Despite now boasting the largest fintech raise ever, OakNorth is less well-known than Monzo and Starling. Perhaps this is because it is business, rather than consumer, focussed. This new digital bank focuses on loans for small and medium-sized enterprises, joining a whole host of new companies operating in the SME lending sector, from Funding Circle to Capital on Tap.
Interestingly, the round’s press release suggests the company platform’s analytics capabilities are just as valuable as the financial service. This platform uses big data and machine learning to assess lending risks and monitor its portfolio. Known as “OakNorth Analytical Intelligence”, this software package is licensed to other banks.
Checkout.com, which provides payment processing software to retail merchants, was catapulted to unicorn status in its first ever equity finance round after bootstrapping for seven years. This is the first time a British startup has received a $1b valuation through its first funding round.
Similar to OakNorth, iwoca also operates in the SME finance market. That so many companies are emerging to provide better financial services to small and medium-sized businesses suggests the original SME lending market was suffering from poor customer experiences.
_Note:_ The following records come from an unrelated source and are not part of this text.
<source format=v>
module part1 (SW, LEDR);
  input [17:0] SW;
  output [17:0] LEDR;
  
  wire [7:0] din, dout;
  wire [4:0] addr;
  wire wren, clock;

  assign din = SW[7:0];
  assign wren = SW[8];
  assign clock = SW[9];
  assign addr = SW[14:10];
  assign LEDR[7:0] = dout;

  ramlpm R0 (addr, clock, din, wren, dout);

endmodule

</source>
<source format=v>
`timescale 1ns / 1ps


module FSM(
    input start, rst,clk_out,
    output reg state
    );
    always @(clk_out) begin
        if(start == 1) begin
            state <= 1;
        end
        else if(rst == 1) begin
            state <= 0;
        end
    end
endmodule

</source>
According to iwoca’s marketing “the lending system just wasn’t set up for small business’.
iwoca has already done very well: between 2017 and 2018 its turnover doubled to £50m, and operating profits grew from £600k to £10m.
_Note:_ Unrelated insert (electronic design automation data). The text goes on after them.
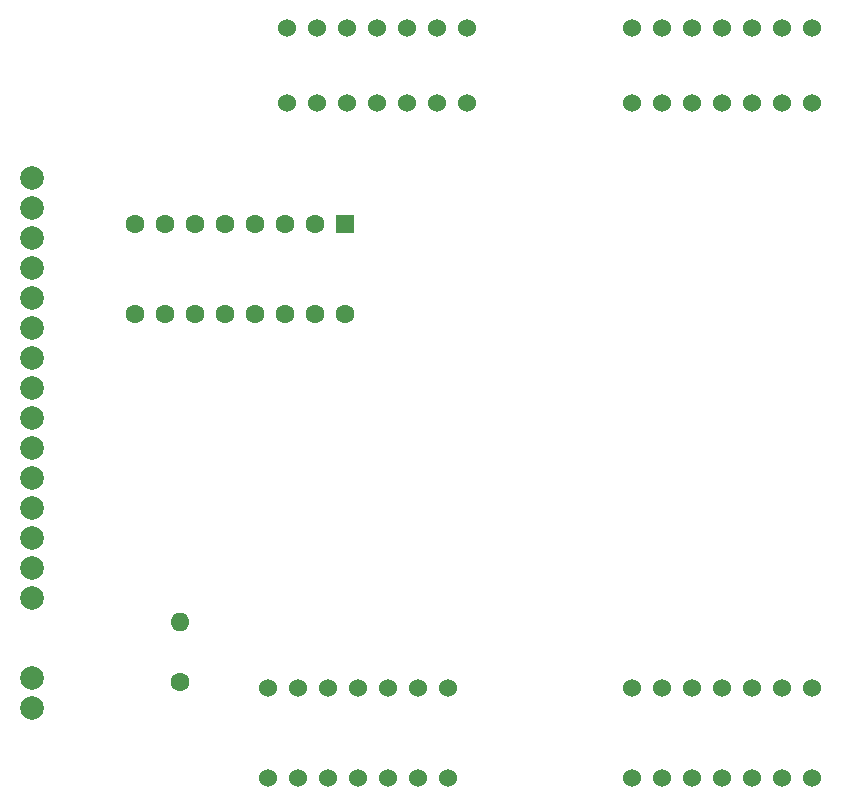
<source format=gbr>
%TF.GenerationSoftware,KiCad,Pcbnew,(5.1.7)-1*%
%TF.CreationDate,2020-11-19T14:16:26-06:00*%
%TF.ProjectId,SLEDBoard,534c4544-426f-4617-9264-2e6b69636164,v01*%
%TF.SameCoordinates,Original*%
%TF.FileFunction,Soldermask,Bot*%
%TF.FilePolarity,Negative*%
%FSLAX46Y46*%
G04 Gerber Fmt 4.6, Leading zero omitted, Abs format (unit mm)*
G04 Created by KiCad (PCBNEW (5.1.7)-1) date 2020-11-19 14:16:26*
%MOMM*%
%LPD*%
G01*
G04 APERTURE LIST*
%ADD10C,1.524000*%
%ADD11R,1.600000X1.600000*%
%ADD12C,1.600000*%
%ADD13O,1.600000X1.600000*%
%ADD14C,2.000000*%
G04 APERTURE END LIST*
D10*
%TO.C,U10*%
X74930000Y-88900000D03*
X72390000Y-88900000D03*
X69850000Y-88900000D03*
X67310000Y-88900000D03*
X64770000Y-88900000D03*
X62230000Y-88900000D03*
X59690000Y-88900000D03*
%TD*%
%TO.C,U9*%
X74930000Y-95250000D03*
X72390000Y-95250000D03*
X69850000Y-95250000D03*
X67310000Y-95250000D03*
X64770000Y-95250000D03*
X62230000Y-95250000D03*
X59690000Y-95250000D03*
%TD*%
%TO.C,U8*%
X104140000Y-88900000D03*
X101600000Y-88900000D03*
X99060000Y-88900000D03*
X96520000Y-88900000D03*
X93980000Y-88900000D03*
X91440000Y-88900000D03*
X88900000Y-88900000D03*
%TD*%
%TO.C,U7*%
X104140000Y-95250000D03*
X101600000Y-95250000D03*
X99060000Y-95250000D03*
X96520000Y-95250000D03*
X93980000Y-95250000D03*
X91440000Y-95250000D03*
X88900000Y-95250000D03*
%TD*%
%TO.C,U6*%
X88900000Y-152400000D03*
X91440000Y-152400000D03*
X93980000Y-152400000D03*
X96520000Y-152400000D03*
X99060000Y-152400000D03*
X101600000Y-152400000D03*
X104140000Y-152400000D03*
%TD*%
%TO.C,U5*%
X88900000Y-144780000D03*
X91440000Y-144780000D03*
X93980000Y-144780000D03*
X96520000Y-144780000D03*
X99060000Y-144780000D03*
X101600000Y-144780000D03*
X104140000Y-144780000D03*
%TD*%
%TO.C,U4*%
X58060000Y-152400000D03*
X60600000Y-152400000D03*
X63140000Y-152400000D03*
X65680000Y-152400000D03*
X68220000Y-152400000D03*
X70760000Y-152400000D03*
X73300000Y-152400000D03*
%TD*%
%TO.C,U3*%
X58085000Y-144780000D03*
X60625000Y-144780000D03*
X63165000Y-144780000D03*
X65705000Y-144780000D03*
X68245000Y-144780000D03*
X70785000Y-144780000D03*
X73325000Y-144780000D03*
%TD*%
D11*
%TO.C,DECODER1*%
X64592200Y-105537000D03*
D12*
X62052200Y-105537000D03*
X59512200Y-105537000D03*
X56972200Y-105537000D03*
X54432200Y-105537000D03*
X51892200Y-105537000D03*
X49352200Y-105537000D03*
X49352200Y-113157000D03*
X51892200Y-113157000D03*
X54432200Y-113157000D03*
X56972200Y-113157000D03*
X59512200Y-113157000D03*
X62052200Y-113157000D03*
X64592200Y-113157000D03*
X46812200Y-105537000D03*
X46812200Y-113157000D03*
%TD*%
%TO.C,R1*%
X50625000Y-144325000D03*
D13*
X50625000Y-139245000D03*
%TD*%
D14*
%TO.C,U1*%
X38100000Y-146507000D03*
X38100000Y-143967000D03*
%TD*%
%TO.C,U2*%
X38100000Y-137160000D03*
X38100000Y-134620000D03*
X38100000Y-132080000D03*
X38100000Y-129540000D03*
X38100000Y-127000000D03*
X38100000Y-124460000D03*
X38100000Y-121920000D03*
X38100000Y-119380000D03*
X38100000Y-116840000D03*
X38100000Y-114300000D03*
X38100000Y-111760000D03*
X38100000Y-109220000D03*
X38100000Y-106680000D03*
X38100000Y-104140000D03*
X38100000Y-101600000D03*
%TD*%
M02*

</source>
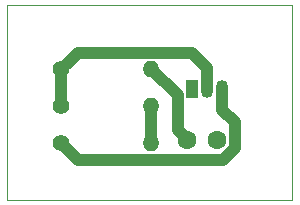
<source format=gbr>
G04 #@! TF.GenerationSoftware,KiCad,Pcbnew,(5.1.2)-2*
G04 #@! TF.CreationDate,2019-08-09T21:51:20-03:00*
G04 #@! TF.ProjectId,primeiro,7072696d-6569-4726-9f2e-6b696361645f,rev?*
G04 #@! TF.SameCoordinates,Original*
G04 #@! TF.FileFunction,Copper,L1,Top*
G04 #@! TF.FilePolarity,Positive*
%FSLAX46Y46*%
G04 Gerber Fmt 4.6, Leading zero omitted, Abs format (unit mm)*
G04 Created by KiCad (PCBNEW (5.1.2)-2) date 2019-08-09 21:51:20*
%MOMM*%
%LPD*%
G04 APERTURE LIST*
%ADD10C,0.050000*%
%ADD11O,1.400000X1.400000*%
%ADD12C,1.400000*%
%ADD13R,1.050000X1.500000*%
%ADD14O,1.050000X1.500000*%
%ADD15C,1.600000*%
%ADD16C,1.000000*%
G04 APERTURE END LIST*
D10*
X134620000Y-101600000D02*
X134620000Y-85090000D01*
X158750000Y-101600000D02*
X134620000Y-101600000D01*
X158750000Y-85090000D02*
X158750000Y-101600000D01*
X134620000Y-85090000D02*
X158750000Y-85090000D01*
D11*
X146810000Y-96830000D03*
D12*
X139190000Y-96830000D03*
D11*
X146810000Y-93680000D03*
D12*
X139190000Y-93680000D03*
D11*
X146810000Y-90530000D03*
D12*
X139190000Y-90530000D03*
D13*
X150270000Y-92210000D03*
D14*
X152810000Y-92210000D03*
X151540000Y-92210000D03*
D15*
X152360000Y-96520000D03*
X149860000Y-96520000D03*
D16*
X149060001Y-95720001D02*
X149860000Y-96520000D01*
X149044999Y-95704999D02*
X149060001Y-95720001D01*
X149044999Y-92764999D02*
X149044999Y-95704999D01*
X146810000Y-90530000D02*
X149044999Y-92764999D01*
X152810000Y-93960000D02*
X152810000Y-92210000D01*
X153860001Y-95010001D02*
X152810000Y-93960000D01*
X153860001Y-97240001D02*
X153860001Y-95010001D01*
X152870001Y-98230001D02*
X153860001Y-97240001D01*
X140590001Y-98230001D02*
X152870001Y-98230001D01*
X139190000Y-96830000D02*
X140590001Y-98230001D01*
X139190000Y-93680000D02*
X139190000Y-90530000D01*
X139889999Y-89830001D02*
X139190000Y-90530000D01*
X140590001Y-89129999D02*
X139889999Y-89830001D01*
X150209999Y-89129999D02*
X140590001Y-89129999D01*
X151540000Y-90460000D02*
X150209999Y-89129999D01*
X151540000Y-92210000D02*
X151540000Y-90460000D01*
X146810000Y-93680000D02*
X146810000Y-96830000D01*
M02*

</source>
International remittance transfer company WorldRemit, direct debit facilitator GoCardless (founded by Monzo founder Tom Blomfield), and invoice financier MarketInvoice are other fairly well-known names to receive megarounds in H1 2019, with £138m, £58m, and £56m respectively.
The relative newcomer in this crop of fintech megarounds is DivideBuy. This company operates an add-on for a range of online retailers, allowing their users to access 0% finance when they checkout. Payment installments can be customised by users to suit their budget. In the words of co-founder Max Thowless-Reeves: “allowing retailers to offer interest free credit to their customers is conceptually simple but in practice significantly complex.” Their software is now able to link with most retail websites, and the corresponding IT estate.
DivideBuy incorporated in 2012 (before OakNorth and Monzo), and its growth has been more of a slowburn than its peers. Prior to their latest round of £60m, the company had raised less than £2m in total. That said, turnover is now growing rapidly, from under £100k in 2016 to £11m in 2018.
It will be exciting to see which other innovations the UK’s fintech sector can come up with if this golden era of expansion continues.